→ **Records shown**
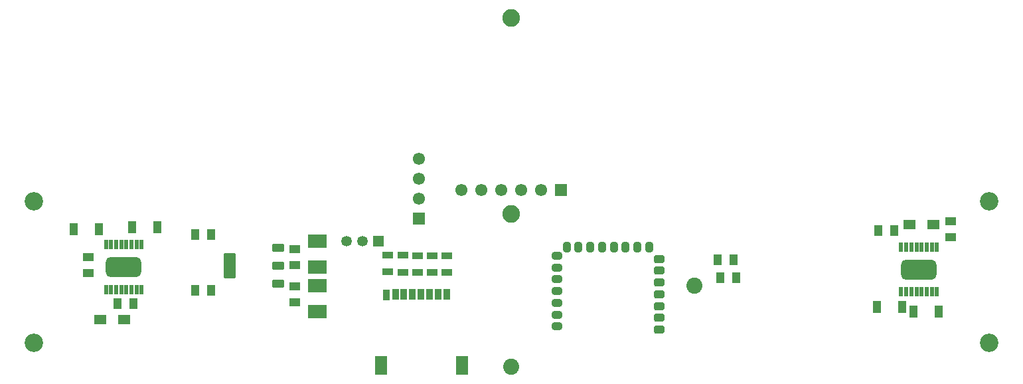
<source format=gbs>
G04*
G04 #@! TF.GenerationSoftware,Altium Limited,Altium Designer,21.3.2 (30)*
G04*
G04 Layer_Color=16711935*
%FSLAX43Y43*%
%MOMM*%
G71*
G04*
G04 #@! TF.SameCoordinates,66AE08A6-6C82-4575-8D08-AF68D2AC6B58*
G04*
G04*
G04 #@! TF.FilePolarity,Negative*
G04*
G01*
G75*
%ADD43R,1.118X1.575*%
%ADD48R,1.321X1.067*%
%ADD50R,1.321X0.940*%
%ADD52R,1.067X1.321*%
%ADD60C,2.051*%
%ADD61C,1.351*%
%ADD62R,1.351X1.351*%
%ADD63C,2.251*%
%ADD64C,2.351*%
%ADD65C,2.351*%
%ADD66C,0.751*%
%ADD67C,1.551*%
%ADD68R,1.551X1.551*%
%ADD69R,1.551X1.551*%
G04:AMPARAMS|DCode=95|XSize=0.951mm|YSize=1.321mm|CornerRadius=0.25mm|HoleSize=0mm|Usage=FLASHONLY|Rotation=0.000|XOffset=0mm|YOffset=0mm|HoleType=Round|Shape=RoundedRectangle|*
%AMROUNDEDRECTD95*
21,1,0.951,0.820,0,0,0.0*
21,1,0.450,1.321,0,0,0.0*
1,1,0.501,0.225,-0.410*
1,1,0.501,-0.225,-0.410*
1,1,0.501,-0.225,0.410*
1,1,0.501,0.225,0.410*
%
%ADD95ROUNDEDRECTD95*%
G04:AMPARAMS|DCode=96|XSize=1.051mm|YSize=1.321mm|CornerRadius=0.275mm|HoleSize=0mm|Usage=FLASHONLY|Rotation=90.000|XOffset=0mm|YOffset=0mm|HoleType=Round|Shape=RoundedRectangle|*
%AMROUNDEDRECTD96*
21,1,1.051,0.770,0,0,90.0*
21,1,0.500,1.321,0,0,90.0*
1,1,0.551,0.385,0.250*
1,1,0.551,0.385,-0.250*
1,1,0.551,-0.385,-0.250*
1,1,0.551,-0.385,0.250*
%
%ADD96ROUNDEDRECTD96*%
G04:AMPARAMS|DCode=97|XSize=0.951mm|YSize=1.321mm|CornerRadius=0.25mm|HoleSize=0mm|Usage=FLASHONLY|Rotation=270.000|XOffset=0mm|YOffset=0mm|HoleType=Round|Shape=RoundedRectangle|*
%AMROUNDEDRECTD97*
21,1,0.951,0.820,0,0,270.0*
21,1,0.450,1.321,0,0,270.0*
1,1,0.501,-0.410,-0.225*
1,1,0.501,-0.410,0.225*
1,1,0.501,0.410,0.225*
1,1,0.501,0.410,-0.225*
%
%ADD97ROUNDEDRECTD97*%
%ADD98R,1.551X2.451*%
%ADD99R,0.851X1.351*%
G04:AMPARAMS|DCode=100|XSize=0.951mm|YSize=1.501mm|CornerRadius=0.075mm|HoleSize=0mm|Usage=FLASHONLY|Rotation=90.000|XOffset=0mm|YOffset=0mm|HoleType=Round|Shape=RoundedRectangle|*
%AMROUNDEDRECTD100*
21,1,0.951,1.351,0,0,90.0*
21,1,0.801,1.501,0,0,90.0*
1,1,0.150,0.676,0.401*
1,1,0.150,0.676,-0.401*
1,1,0.150,-0.676,-0.401*
1,1,0.150,-0.676,0.401*
%
%ADD100ROUNDEDRECTD100*%
G04:AMPARAMS|DCode=101|XSize=3.201mm|YSize=1.501mm|CornerRadius=0.076mm|HoleSize=0mm|Usage=FLASHONLY|Rotation=90.000|XOffset=0mm|YOffset=0mm|HoleType=Round|Shape=RoundedRectangle|*
%AMROUNDEDRECTD101*
21,1,3.201,1.349,0,0,90.0*
21,1,3.049,1.501,0,0,90.0*
1,1,0.152,0.674,1.524*
1,1,0.152,0.674,-1.524*
1,1,0.152,-0.674,-1.524*
1,1,0.152,-0.674,1.524*
%
%ADD101ROUNDEDRECTD101*%
G04:AMPARAMS|DCode=102|XSize=2.551mm|YSize=4.551mm|CornerRadius=0.65mm|HoleSize=0mm|Usage=FLASHONLY|Rotation=90.000|XOffset=0mm|YOffset=0mm|HoleType=Round|Shape=RoundedRectangle|*
%AMROUNDEDRECTD102*
21,1,2.551,3.250,0,0,90.0*
21,1,1.250,4.551,0,0,90.0*
1,1,1.301,1.625,0.625*
1,1,1.301,1.625,-0.625*
1,1,1.301,-1.625,-0.625*
1,1,1.301,-1.625,0.625*
%
%ADD102ROUNDEDRECTD102*%
G04:AMPARAMS|DCode=103|XSize=0.451mm|YSize=1.251mm|CornerRadius=0.075mm|HoleSize=0mm|Usage=FLASHONLY|Rotation=0.000|XOffset=0mm|YOffset=0mm|HoleType=Round|Shape=RoundedRectangle|*
%AMROUNDEDRECTD103*
21,1,0.451,1.100,0,0,0.0*
21,1,0.300,1.251,0,0,0.0*
1,1,0.151,0.150,-0.550*
1,1,0.151,-0.150,-0.550*
1,1,0.151,-0.150,0.550*
1,1,0.151,0.150,0.550*
%
%ADD103ROUNDEDRECTD103*%
%ADD104R,2.337X1.676*%
%ADD105R,1.626X1.270*%
D43*
X5850Y68000D02*
D03*
X2598D02*
D03*
X108300Y58050D02*
D03*
X105048D02*
D03*
X10050Y68200D02*
D03*
X13302D02*
D03*
X112950Y57500D02*
D03*
X109698D02*
D03*
D48*
X114450Y66950D02*
D03*
Y68982D02*
D03*
X30800Y63418D02*
D03*
Y65450D02*
D03*
X30850Y60700D02*
D03*
Y58668D02*
D03*
X4500Y64400D02*
D03*
Y62368D02*
D03*
D50*
X44576Y64679D02*
D03*
Y62521D02*
D03*
X42696Y64712D02*
D03*
Y62553D02*
D03*
X50215Y64630D02*
D03*
Y62471D02*
D03*
X48335Y64630D02*
D03*
Y62471D02*
D03*
X46456Y64630D02*
D03*
Y62471D02*
D03*
D52*
X84768Y64050D02*
D03*
X86800D02*
D03*
X87100Y61800D02*
D03*
X85068D02*
D03*
X20100Y60200D02*
D03*
X18068D02*
D03*
X18150Y67300D02*
D03*
X20182D02*
D03*
X107250Y67800D02*
D03*
X105218D02*
D03*
X8200Y58500D02*
D03*
X10232D02*
D03*
D60*
X81750Y60750D02*
D03*
X58400Y50450D02*
D03*
D61*
X37450Y66500D02*
D03*
X39450D02*
D03*
D62*
X41450D02*
D03*
D63*
X58450Y94950D02*
D03*
Y69950D02*
D03*
D64*
X119400Y71500D02*
D03*
Y53500D02*
D03*
D65*
X-2500D02*
D03*
Y71500D02*
D03*
D66*
X109028Y63485D02*
D03*
Y62215D02*
D03*
X110425Y63485D02*
D03*
Y62215D02*
D03*
X111949Y63485D02*
D03*
Y62342D02*
D03*
X10397Y62515D02*
D03*
Y63785D02*
D03*
X9000Y62515D02*
D03*
Y63785D02*
D03*
X7476Y62515D02*
D03*
Y63658D02*
D03*
D67*
X46650Y76990D02*
D03*
Y74450D02*
D03*
Y71910D02*
D03*
X62230Y73000D02*
D03*
X59690D02*
D03*
X57150D02*
D03*
X54610D02*
D03*
X52070D02*
D03*
D68*
X46650Y69370D02*
D03*
D69*
X64770Y73000D02*
D03*
D95*
X65500Y65700D02*
D03*
X67000D02*
D03*
X68500D02*
D03*
X70000D02*
D03*
X71500D02*
D03*
X73000D02*
D03*
X74500D02*
D03*
X76000D02*
D03*
D96*
X77250Y55200D02*
D03*
Y56700D02*
D03*
Y58200D02*
D03*
Y59700D02*
D03*
Y61200D02*
D03*
Y62700D02*
D03*
Y64200D02*
D03*
D97*
X64250Y64600D02*
D03*
Y63100D02*
D03*
Y61600D02*
D03*
Y60100D02*
D03*
Y58600D02*
D03*
Y57100D02*
D03*
Y55600D02*
D03*
D98*
X52110Y50650D02*
D03*
X41850D02*
D03*
D99*
X50237Y59650D02*
D03*
X48037D02*
D03*
X49137D02*
D03*
X46937D02*
D03*
X45837D02*
D03*
X44737D02*
D03*
X43637D02*
D03*
X42530Y59636D02*
D03*
D100*
X28675Y65600D02*
D03*
Y63300D02*
D03*
Y61000D02*
D03*
D101*
X22525Y63300D02*
D03*
D102*
X110425Y62850D02*
D03*
X9000Y63150D02*
D03*
D103*
X112700Y60000D02*
D03*
X112050D02*
D03*
X111400D02*
D03*
X110750D02*
D03*
X110100D02*
D03*
X109450D02*
D03*
X108800D02*
D03*
X108150D02*
D03*
X112700Y65700D02*
D03*
X112050D02*
D03*
X111400D02*
D03*
X110750D02*
D03*
X110100D02*
D03*
X109450D02*
D03*
X108800D02*
D03*
X108150D02*
D03*
X6725Y66000D02*
D03*
X7375D02*
D03*
X8025D02*
D03*
X9975D02*
D03*
X10625D02*
D03*
X11275D02*
D03*
X6725Y60300D02*
D03*
X7375D02*
D03*
X8025D02*
D03*
X8675D02*
D03*
X9325D02*
D03*
X9975D02*
D03*
X10625D02*
D03*
X11275D02*
D03*
X9325Y66000D02*
D03*
X8675D02*
D03*
D104*
X33650Y63148D02*
D03*
Y66450D02*
D03*
X33700Y60752D02*
D03*
Y57450D02*
D03*
D105*
X109202Y68550D02*
D03*
X112250D02*
D03*
X9048Y56450D02*
D03*
X6000D02*
D03*
M02*

</source>
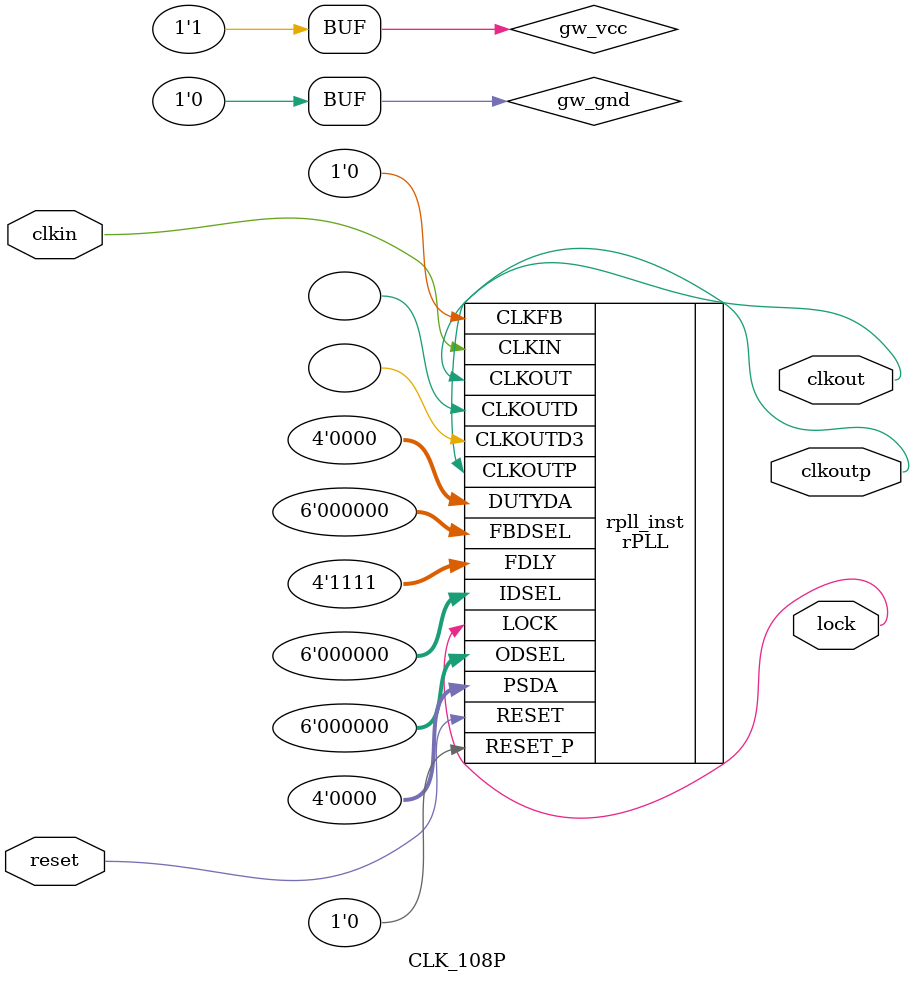
<source format=v>

module CLK_108P (
    clkout,
    lock,
    clkoutp,
    reset,
    clkin
);

  output clkout;
  output lock;
  output clkoutp;
  input reset;
  input clkin;

  wire gw_vcc;
  wire gw_gnd;

  assign gw_vcc = 1'b1;
  assign gw_gnd = 1'b0;

  rPLL rpll_inst (
      .CLKOUT(clkout),
      .LOCK(lock),
      .CLKOUTP(clkoutp),
      .CLKOUTD(),
      .CLKOUTD3(),
      .RESET(reset),
      .RESET_P(gw_gnd),
      .CLKIN(clkin),
      .CLKFB(gw_gnd),
      .FBDSEL({gw_gnd, gw_gnd, gw_gnd, gw_gnd, gw_gnd, gw_gnd}),
      .IDSEL({gw_gnd, gw_gnd, gw_gnd, gw_gnd, gw_gnd, gw_gnd}),
      .ODSEL({gw_gnd, gw_gnd, gw_gnd, gw_gnd, gw_gnd, gw_gnd}),
      .PSDA({gw_gnd, gw_gnd, gw_gnd, gw_gnd}),
      .DUTYDA({gw_gnd, gw_gnd, gw_gnd, gw_gnd}),
      .FDLY({gw_vcc, gw_vcc, gw_vcc, gw_vcc})
  );

  defparam rpll_inst.FCLKIN = "27";
  defparam rpll_inst.DYN_IDIV_SEL = "false";
  defparam rpll_inst.IDIV_SEL = 0;
  defparam rpll_inst.DYN_FBDIV_SEL = "false";
  defparam rpll_inst.FBDIV_SEL = 3;
  defparam rpll_inst.DYN_ODIV_SEL = "false";
  defparam rpll_inst.ODIV_SEL = 8;
  defparam rpll_inst.PSDA_SEL = "1000";
  defparam rpll_inst.DYN_DA_EN = "false";
  defparam rpll_inst.DUTYDA_SEL = "1000";
  defparam rpll_inst.CLKOUT_FT_DIR = 1'b1;
  defparam rpll_inst.CLKOUTP_FT_DIR = 1'b1;
  defparam rpll_inst.CLKOUT_DLY_STEP = 0;
  defparam rpll_inst.CLKOUTP_DLY_STEP = 0;
  defparam rpll_inst.CLKFB_SEL = "internal";
  defparam rpll_inst.CLKOUT_BYPASS = "false";
  defparam rpll_inst.CLKOUTP_BYPASS = "false";
  defparam rpll_inst.CLKOUTD_BYPASS = "false";
  defparam rpll_inst.DYN_SDIV_SEL = 2;
  defparam rpll_inst.CLKOUTD_SRC = "CLKOUT";
  defparam rpll_inst.CLKOUTD3_SRC = "CLKOUT";
  defparam rpll_inst.DEVICE = "GW2AR-18C";

endmodule

</source>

→ **What to do**
If a line in the records above contains the word "RoundedRectangle", copy it.

→ **Exercise response**
G04:AMPARAMS|DCode=95|XSize=0.951mm|YSize=1.321mm|CornerRadius=0.25mm|HoleSize=0mm|Usage=FLASHONLY|Rotation=0.000|XOffset=0mm|YOffset=0mm|HoleType=Round|Shape=RoundedRectangle|*
G04:AMPARAMS|DCode=96|XSize=1.051mm|YSize=1.321mm|CornerRadius=0.275mm|HoleSize=0mm|Usage=FLASHONLY|Rotation=90.000|XOffset=0mm|YOffset=0mm|HoleType=Round|Shape=RoundedRectangle|*
G04:AMPARAMS|DCode=97|XSize=0.951mm|YSize=1.321mm|CornerRadius=0.25mm|HoleSize=0mm|Usage=FLASHONLY|Rotation=270.000|XOffset=0mm|YOffset=0mm|HoleType=Round|Shape=RoundedRectangle|*
G04:AMPARAMS|DCode=100|XSize=0.951mm|YSize=1.501mm|CornerRadius=0.075mm|HoleSize=0mm|Usage=FLASHONLY|Rotation=90.000|XOffset=0mm|YOffset=0mm|HoleType=Round|Shape=RoundedRectangle|*
G04:AMPARAMS|DCode=101|XSize=3.201mm|YSize=1.501mm|CornerRadius=0.076mm|HoleSize=0mm|Usage=FLASHONLY|Rotation=90.000|XOffset=0mm|YOffset=0mm|HoleType=Round|Shape=RoundedRectangle|*
G04:AMPARAMS|DCode=102|XSize=2.551mm|YSize=4.551mm|CornerRadius=0.65mm|HoleSize=0mm|Usage=FLASHONLY|Rotation=90.000|XOffset=0mm|YOffset=0mm|HoleType=Round|Shape=RoundedRectangle|*
G04:AMPARAMS|DCode=103|XSize=0.451mm|YSize=1.251mm|CornerRadius=0.075mm|HoleSize=0mm|Usage=FLASHONLY|Rotation=0.000|XOffset=0mm|YOffset=0mm|HoleType=Round|Shape=RoundedRectangle|*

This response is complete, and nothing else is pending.